21 March 2014: Inmarsat aircraft safety and communications services are transmitted to and from aircraft globally via 10 wholly-owned satellites located in geosynchronous orbit 35,786km (22,236 miles) above the Earth.
Together they deliver voice and data communications to the aircraft cockpit, aircraft systems, and passenger cabin.
Other users of Inmarsat services include ships at sea and mobile users on land working in remote locations outside the range of terrestrial networks across the major landmasses of the world.
Satellite-aided Air Traffic Control (ATC) Communications
When an aircraft is out of range of VHF/UHF radio, such as in oceanic airspace, Inmarsat enables air traffic controllers to stay in touch with the aircraft. The ability to have reliable communications with ground-based controllers at all times, on all major oceanic routes, is an important safety feature.
Automatic dependent surveillance (ADS)
Inmarsat facilitates the automatic reporting of an aircraft’s real-time position to ATC centres, including altitude, speed and heading, via satellite to air traffic control centres, helping controllers know where an aircraft is at all times.
Our satellite services support air traffic control and critical airline voice communications when the aircraft is out of VHF radio range. The aircraft systems are set up so that the cockpit communications have priority over any of the passenger communications, maximising safety and reliability.
Controller/pilot datalink communications (CPDLC)
The Aircraft Communications Addressing and Reporting System (ACARS) enables route instructions, clearances and other messages to be sent directly to the cockpit via Inmarsat as electronic data messages.
ACARS is used for sending text messages between an aircraft, aviation authorities and the airline, and is the standard non-voice communications method for aviation operations.
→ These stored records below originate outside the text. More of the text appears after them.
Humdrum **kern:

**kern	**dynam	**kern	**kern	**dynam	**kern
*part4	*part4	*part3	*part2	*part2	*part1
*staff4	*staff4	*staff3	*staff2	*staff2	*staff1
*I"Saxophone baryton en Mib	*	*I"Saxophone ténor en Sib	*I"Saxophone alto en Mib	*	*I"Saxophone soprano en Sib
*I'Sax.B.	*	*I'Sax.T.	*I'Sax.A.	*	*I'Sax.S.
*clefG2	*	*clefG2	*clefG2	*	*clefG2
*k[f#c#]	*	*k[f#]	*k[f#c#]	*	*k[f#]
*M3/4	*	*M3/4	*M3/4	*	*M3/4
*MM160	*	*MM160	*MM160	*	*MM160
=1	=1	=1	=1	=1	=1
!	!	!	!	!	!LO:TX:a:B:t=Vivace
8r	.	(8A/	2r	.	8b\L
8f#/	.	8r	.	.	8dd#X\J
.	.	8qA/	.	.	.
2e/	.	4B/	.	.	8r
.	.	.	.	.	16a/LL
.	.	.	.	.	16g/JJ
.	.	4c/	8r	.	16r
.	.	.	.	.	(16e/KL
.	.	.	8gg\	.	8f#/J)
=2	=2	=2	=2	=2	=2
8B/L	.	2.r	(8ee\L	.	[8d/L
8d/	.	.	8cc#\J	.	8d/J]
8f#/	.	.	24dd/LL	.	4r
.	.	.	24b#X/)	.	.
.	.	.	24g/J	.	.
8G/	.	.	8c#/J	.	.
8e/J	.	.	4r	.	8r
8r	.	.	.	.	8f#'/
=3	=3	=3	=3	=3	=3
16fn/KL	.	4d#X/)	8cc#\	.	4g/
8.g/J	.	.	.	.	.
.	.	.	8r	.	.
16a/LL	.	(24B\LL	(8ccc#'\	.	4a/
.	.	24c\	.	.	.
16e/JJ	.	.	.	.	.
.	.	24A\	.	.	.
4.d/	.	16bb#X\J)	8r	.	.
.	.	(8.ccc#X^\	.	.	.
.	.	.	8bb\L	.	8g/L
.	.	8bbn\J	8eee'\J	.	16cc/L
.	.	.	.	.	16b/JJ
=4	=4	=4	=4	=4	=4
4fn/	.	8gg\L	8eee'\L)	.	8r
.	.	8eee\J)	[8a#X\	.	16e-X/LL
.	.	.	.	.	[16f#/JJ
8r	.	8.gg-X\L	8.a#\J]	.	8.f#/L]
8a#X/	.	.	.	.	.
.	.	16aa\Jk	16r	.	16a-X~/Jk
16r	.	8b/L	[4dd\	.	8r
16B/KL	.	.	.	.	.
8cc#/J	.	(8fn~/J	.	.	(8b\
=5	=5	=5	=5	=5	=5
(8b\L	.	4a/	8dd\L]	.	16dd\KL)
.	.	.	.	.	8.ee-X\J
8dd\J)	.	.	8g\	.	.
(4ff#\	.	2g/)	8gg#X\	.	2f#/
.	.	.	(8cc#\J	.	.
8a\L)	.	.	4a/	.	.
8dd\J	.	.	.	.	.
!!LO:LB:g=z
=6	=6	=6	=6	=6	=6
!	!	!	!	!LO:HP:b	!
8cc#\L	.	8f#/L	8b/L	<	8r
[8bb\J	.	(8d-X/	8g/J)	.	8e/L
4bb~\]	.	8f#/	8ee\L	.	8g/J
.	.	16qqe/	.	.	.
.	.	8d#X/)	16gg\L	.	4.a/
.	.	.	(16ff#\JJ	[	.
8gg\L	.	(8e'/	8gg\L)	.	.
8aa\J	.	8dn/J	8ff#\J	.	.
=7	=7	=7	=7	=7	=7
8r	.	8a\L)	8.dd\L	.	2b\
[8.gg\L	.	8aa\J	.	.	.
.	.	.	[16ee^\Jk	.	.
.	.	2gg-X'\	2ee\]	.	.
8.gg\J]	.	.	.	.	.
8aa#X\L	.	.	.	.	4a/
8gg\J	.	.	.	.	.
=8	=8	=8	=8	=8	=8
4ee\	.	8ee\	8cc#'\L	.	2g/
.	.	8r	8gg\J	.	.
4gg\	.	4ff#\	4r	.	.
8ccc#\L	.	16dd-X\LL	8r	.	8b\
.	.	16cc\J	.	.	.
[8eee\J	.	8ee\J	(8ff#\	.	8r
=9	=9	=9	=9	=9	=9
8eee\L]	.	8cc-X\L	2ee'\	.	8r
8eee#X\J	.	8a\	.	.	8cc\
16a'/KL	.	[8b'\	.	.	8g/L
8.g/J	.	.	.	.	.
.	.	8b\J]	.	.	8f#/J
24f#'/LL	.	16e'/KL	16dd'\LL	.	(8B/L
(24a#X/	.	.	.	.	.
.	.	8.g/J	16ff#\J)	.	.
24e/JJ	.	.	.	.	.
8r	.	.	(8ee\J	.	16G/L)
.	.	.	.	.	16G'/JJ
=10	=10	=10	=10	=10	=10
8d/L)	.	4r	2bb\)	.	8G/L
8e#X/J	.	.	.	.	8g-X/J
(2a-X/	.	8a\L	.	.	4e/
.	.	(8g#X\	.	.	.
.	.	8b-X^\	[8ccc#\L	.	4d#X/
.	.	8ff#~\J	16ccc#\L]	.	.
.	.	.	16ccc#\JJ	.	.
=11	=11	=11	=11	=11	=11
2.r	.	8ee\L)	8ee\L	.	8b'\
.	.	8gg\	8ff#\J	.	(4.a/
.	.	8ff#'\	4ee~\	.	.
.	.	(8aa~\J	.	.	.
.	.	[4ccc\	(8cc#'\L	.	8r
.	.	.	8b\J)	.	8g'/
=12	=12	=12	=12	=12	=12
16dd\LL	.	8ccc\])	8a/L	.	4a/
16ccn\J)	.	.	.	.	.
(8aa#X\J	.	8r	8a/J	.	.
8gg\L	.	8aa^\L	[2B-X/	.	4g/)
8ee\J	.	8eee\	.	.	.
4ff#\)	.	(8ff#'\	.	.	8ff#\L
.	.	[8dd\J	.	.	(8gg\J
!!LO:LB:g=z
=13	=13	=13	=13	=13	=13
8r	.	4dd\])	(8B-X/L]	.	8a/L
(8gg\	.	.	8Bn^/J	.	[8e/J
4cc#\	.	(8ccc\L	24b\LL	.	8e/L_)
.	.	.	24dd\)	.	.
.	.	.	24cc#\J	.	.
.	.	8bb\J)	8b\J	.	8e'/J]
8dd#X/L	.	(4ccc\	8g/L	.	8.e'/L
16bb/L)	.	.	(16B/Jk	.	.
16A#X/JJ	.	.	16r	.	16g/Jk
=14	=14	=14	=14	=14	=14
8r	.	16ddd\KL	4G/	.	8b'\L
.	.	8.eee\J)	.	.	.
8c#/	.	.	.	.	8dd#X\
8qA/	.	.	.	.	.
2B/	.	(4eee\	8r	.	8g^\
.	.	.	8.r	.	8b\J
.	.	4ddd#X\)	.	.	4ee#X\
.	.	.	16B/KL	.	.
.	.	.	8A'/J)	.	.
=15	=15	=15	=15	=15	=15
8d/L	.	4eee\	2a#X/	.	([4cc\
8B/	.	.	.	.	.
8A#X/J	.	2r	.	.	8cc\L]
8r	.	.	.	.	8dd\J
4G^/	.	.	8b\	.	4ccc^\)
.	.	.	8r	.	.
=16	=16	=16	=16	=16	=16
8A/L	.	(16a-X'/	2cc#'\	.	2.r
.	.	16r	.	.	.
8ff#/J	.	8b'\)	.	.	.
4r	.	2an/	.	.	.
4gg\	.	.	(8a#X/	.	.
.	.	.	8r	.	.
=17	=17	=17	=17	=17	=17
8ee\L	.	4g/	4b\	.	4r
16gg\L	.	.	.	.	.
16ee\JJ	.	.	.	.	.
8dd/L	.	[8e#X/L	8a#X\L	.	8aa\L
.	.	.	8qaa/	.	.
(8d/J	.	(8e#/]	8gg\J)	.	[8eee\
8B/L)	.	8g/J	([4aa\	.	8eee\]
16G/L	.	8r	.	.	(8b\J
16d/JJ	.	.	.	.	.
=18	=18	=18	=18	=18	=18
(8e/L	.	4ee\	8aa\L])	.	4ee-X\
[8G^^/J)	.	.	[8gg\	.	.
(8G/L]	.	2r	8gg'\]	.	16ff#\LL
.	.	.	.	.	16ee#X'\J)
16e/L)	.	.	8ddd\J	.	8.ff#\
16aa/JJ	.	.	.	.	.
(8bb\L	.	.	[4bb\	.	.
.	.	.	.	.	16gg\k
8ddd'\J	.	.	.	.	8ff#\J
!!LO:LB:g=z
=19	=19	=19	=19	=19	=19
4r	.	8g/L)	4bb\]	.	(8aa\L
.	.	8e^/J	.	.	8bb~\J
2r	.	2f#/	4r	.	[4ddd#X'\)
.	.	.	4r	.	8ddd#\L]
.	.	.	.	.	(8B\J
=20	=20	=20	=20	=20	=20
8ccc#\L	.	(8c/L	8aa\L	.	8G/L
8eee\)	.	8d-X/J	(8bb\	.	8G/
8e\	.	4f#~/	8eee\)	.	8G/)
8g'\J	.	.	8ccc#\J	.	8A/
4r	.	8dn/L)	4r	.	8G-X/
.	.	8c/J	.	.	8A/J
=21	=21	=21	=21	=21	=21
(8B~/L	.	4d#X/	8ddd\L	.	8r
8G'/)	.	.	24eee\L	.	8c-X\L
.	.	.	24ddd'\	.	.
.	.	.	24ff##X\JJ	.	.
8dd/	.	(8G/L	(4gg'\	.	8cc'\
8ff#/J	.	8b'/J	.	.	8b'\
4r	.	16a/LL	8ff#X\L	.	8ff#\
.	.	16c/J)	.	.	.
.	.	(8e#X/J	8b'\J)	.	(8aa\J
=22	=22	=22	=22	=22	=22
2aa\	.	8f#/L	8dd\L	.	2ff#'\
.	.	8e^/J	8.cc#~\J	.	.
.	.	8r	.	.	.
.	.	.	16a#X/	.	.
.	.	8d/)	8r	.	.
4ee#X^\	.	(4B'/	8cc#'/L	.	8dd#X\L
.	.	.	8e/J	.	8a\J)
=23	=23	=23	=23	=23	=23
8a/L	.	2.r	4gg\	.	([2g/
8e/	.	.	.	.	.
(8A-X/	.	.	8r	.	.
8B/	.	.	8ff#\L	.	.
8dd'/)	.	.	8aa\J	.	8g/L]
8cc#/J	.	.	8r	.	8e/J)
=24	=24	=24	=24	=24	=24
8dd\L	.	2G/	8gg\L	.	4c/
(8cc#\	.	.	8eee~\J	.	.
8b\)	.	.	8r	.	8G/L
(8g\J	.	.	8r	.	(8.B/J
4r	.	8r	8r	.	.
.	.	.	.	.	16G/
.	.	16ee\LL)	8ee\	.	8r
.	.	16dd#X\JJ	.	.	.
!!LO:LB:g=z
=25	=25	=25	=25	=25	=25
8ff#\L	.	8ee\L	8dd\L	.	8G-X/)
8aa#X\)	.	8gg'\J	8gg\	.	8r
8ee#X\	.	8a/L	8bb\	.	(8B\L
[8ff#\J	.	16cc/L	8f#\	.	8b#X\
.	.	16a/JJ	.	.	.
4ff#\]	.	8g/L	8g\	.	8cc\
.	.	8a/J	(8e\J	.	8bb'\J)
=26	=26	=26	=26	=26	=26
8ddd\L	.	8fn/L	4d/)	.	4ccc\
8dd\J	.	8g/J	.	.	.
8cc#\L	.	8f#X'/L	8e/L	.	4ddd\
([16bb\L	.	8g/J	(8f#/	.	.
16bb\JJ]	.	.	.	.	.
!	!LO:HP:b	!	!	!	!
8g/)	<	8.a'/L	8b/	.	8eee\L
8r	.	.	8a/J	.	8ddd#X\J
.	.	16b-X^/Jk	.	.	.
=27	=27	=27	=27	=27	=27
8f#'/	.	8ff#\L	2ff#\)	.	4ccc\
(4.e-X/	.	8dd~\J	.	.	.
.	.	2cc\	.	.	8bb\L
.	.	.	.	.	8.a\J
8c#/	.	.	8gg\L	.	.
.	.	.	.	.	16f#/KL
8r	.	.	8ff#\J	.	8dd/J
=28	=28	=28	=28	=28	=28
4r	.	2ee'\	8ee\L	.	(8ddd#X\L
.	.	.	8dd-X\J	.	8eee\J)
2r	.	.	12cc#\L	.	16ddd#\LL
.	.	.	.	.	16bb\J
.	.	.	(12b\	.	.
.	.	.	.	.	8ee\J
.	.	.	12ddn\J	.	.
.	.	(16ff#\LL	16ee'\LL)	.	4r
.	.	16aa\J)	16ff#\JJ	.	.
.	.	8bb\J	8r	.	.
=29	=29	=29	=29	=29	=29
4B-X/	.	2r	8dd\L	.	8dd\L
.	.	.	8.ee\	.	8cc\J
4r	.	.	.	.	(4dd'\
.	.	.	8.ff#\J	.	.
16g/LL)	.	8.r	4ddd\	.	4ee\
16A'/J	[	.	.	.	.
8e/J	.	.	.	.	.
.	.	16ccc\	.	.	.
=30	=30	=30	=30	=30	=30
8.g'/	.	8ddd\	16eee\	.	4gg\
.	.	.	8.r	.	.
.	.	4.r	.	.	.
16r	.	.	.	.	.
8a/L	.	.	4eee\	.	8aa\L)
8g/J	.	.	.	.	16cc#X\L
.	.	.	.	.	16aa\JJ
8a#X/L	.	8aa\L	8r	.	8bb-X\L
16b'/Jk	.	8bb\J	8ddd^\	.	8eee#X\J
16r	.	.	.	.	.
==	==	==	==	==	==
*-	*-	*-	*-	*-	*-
Messages and data can include those sent from pilots to air traffic control, or automatically generated data on how the aircraft’s systems are performing, or other vital information such as weather reports.
When an aircraft flies over land, ACARS messages are sent via VHF radio. But when an aircraft is in remote regions, or over water and out of range of VHF radio, the signal automatically switches to satellite.
To use Inmarsat the aircraft needs to be installed with appropriate equipment comprising an antenna – typically installed on the top of the aircraft fuselage – and ‘avionics’ (aircraft electronics installed within the fuselage), normally in the aircraft electronics bay or similar.
The system automatically logs on to the Inmarsat network when the aircraft powers up.
The Inmarsat system will automatically send or receive voice, ACARS or other communications to or from the aircraft as required, wherever the aircraft flies.
If no communications activity is registered, the relevant Inmarsat ground earth station then periodically sends ‘polling signals’ or ‘handshakes’ to the satellite, which relays them to the aircraft. If the aircraft is still operating, an acknowledgement signal, containing basic system information, is sent back to the ground earth station from the aircraft. This includes its unique identification code, and confirmation the aircraft satcom is still operating and available for communications, if required.
All aircraft are given a unique code confirming its identity, linked to the tail number of the aircraft. The signal sent from an aircraft carries this unique code and cannot get confused with another aircraft.
Inmarsat’s suite of aviation services includes SwiftBroadband, Swift64 and Classic Aero, which are used by most of the world’s leading airlines, business jet operators, general aviation and government agencies.
Classic Aero services are accessible over both the Inmarsat-3 and Inmarsat-4 satellite constellations, which offer global coverage. Classic Aero currently carries Inmarsat’s aviation safety voice and data services, as well as voice and data services for passengers, crew, telemedicine etc.
Inmarsat is implementing voice and data safety services using our SwiftBroadband services, via our Inmarsat-4 satellites, which also support more efficient, prioritised IP data services, enabling SwiftBroadband to carry Flight Data Recorder data.
Inmarsat Classic Aero services enable passengers to make phone calls from their in-seat phone, which often doubles up as the in-flight entertainment controller.
Where Inmarsat’s SwiftBroadband service is available and a cabin Wi-Fi network is installed, passengers can stay connected to the internet throughout the flight using personal smartphones, tablets or laptops to send emails and texts.
Where an aircraft is installed with a cabin GSM/GPRS pico cell system, SwiftBroadband is also used to allow passengers to use their own cellular mobile phones for both incoming and outgoing calls.